Анастасия Всеволодовна помолчала, что-то обдумывая, а затем вдруг сказала, что Августа Ивановна незадолго до смерти пыталась писать вос­поминания, рукопись сохранилась, и, если мне интересно, она готова дать ее мне домой. Есть там и кусок о Вемишкс — так ее семья называла Веру Михайловну.

Потом на старом проекционном аппарате мы рассматривали удивитель­ные фотографические позитивы на стекле — Вера Михайловна в кругу Егорьевых.

Конечно, нам предстояло еще встречаться, но теперь хотелось скорее почитать то, что так щедро и бескорыстно было открыто мне.

Августа Ивановна писала в глубокой старости, будучи прикованной к постели, но, как говорила дочь, находясь в «светлом уме». Это скорее всего была попытка обдумать прожитое: имя Ермолаевой возникало толь­ко в конце книги.

«...С Верой Михайловной Ермолаевой мы познакомились в 1918 году, и это ока­залась незабываемая встреча для всей моей жизни. Мы очень скоро стали друзьями. Я называла ее Вемишок, и дружба наша переросла в закадычную, и не только со мной, а со Всеволодом Евгеньевичем, моим мужем, и Тасей, когда она подросла.

Была Вера Михайловна человеком недюжинным. На редкость острый ум, образо­ванность, широкие интересы, безграничная требовательность и к себе и к окружаю­щим, огромный талант и доброта души. Дружба связывала нас до ее ареста и высыл­ки из Ленинграда в декабре 1934 года, как тогда и для многих, незаслуженная и беспричинная. По словам вернувшихся товарищей, там Вера Михайловна и погибла...

Была Ермолаева инвалидом детства, с параличом ног.

...Девочкой Веру Михайловну возили за границу, в Тироль и в Инсбрук, там было специальное лечебное заведение, но, будучи очень подвижной и непоседливой, она не могла подчиниться требованиям и всю жизнь оставалась на протезах. Несмотря на полную атрофию ног, она все же проявляла великое мужество и характер, гранича­щие с героизмом, ходила на костылях, вернее, носила себя на костылях, никакие трудности и преграды ее не страшили.

Летом мы всегда жили на юге или на озерах под Ленинградом, где Вера Михай­ловна любила ходить под парусом. Она не боялась ни непогоды, ни сильного ветра, купалась и плавала все лето.

Не могу не вернуться и не сказать еще раз о большом насыщенном уме, как о первом ее таланте. Ее вторым талантом была живопись. И третьим — щедрость души, непомерная доброта, архичеловечность, которой она щедро одаривала друзей.

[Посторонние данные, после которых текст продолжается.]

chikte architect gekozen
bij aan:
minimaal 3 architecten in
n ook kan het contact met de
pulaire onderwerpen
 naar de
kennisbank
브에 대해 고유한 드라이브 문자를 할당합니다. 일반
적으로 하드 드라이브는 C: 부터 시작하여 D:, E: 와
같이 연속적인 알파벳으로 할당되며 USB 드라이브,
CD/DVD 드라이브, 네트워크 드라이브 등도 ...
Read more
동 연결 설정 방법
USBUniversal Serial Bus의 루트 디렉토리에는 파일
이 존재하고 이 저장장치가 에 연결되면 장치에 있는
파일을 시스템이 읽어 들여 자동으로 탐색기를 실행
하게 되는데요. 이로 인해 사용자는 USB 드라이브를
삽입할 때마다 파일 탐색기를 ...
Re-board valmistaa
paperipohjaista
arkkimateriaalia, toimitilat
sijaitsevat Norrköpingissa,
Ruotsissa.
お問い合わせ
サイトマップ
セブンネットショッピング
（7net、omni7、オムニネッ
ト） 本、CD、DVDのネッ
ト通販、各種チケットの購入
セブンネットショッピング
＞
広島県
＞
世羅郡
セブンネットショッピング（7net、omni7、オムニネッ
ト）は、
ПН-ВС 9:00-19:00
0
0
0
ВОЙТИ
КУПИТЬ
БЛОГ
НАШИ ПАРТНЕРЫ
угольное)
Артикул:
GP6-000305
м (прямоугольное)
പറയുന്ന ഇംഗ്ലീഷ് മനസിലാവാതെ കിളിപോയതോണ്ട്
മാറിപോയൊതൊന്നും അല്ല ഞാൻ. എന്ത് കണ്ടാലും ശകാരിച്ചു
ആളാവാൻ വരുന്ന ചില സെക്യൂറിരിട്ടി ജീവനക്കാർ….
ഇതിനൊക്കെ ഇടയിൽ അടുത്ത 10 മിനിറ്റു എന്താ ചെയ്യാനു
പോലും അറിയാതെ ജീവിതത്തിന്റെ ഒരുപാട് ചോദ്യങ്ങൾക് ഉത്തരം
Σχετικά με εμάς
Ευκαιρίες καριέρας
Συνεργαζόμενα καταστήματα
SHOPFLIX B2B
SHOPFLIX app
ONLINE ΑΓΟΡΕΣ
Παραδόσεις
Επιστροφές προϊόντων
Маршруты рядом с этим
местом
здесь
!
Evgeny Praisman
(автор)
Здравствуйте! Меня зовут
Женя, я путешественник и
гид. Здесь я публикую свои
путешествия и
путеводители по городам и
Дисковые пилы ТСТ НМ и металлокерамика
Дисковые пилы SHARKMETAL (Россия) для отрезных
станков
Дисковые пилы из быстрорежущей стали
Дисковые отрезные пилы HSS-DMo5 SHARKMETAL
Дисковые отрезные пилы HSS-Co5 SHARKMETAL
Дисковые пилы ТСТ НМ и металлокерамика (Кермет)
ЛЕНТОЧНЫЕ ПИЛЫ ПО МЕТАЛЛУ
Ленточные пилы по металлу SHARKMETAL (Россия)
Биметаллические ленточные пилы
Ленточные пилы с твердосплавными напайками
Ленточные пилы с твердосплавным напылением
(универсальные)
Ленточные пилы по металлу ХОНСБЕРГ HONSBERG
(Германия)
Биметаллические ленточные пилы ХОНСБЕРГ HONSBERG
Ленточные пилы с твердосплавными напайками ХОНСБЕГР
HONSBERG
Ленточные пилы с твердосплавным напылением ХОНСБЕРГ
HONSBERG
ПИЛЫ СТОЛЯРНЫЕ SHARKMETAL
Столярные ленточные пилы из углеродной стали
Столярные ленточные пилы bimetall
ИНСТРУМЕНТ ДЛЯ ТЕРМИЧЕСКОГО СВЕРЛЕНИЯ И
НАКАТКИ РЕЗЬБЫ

После смерти отца Вера Михайловна унаследовала большой капитал, но и деньги она широко тратила на помощь своим товарищам-художникам в тяжелое голодное время, на их питание, на поездки... и в конце концов осталась ни с чем.

Беседы и общения с ней были настолько ценны для меня, что многое и теперь остается неисчезающим из души богатством.

В начале двадцатых, когда Вемишок получила назначение в Витебск заведовать художественной школой, мы расставались с огромной грустью. В Витебске она прове­ла несколько лет, там вырастила она таких замечательных художников, как Юдин, Суетин, Нина Коган. Впоследствии они все преклонялись перед нею.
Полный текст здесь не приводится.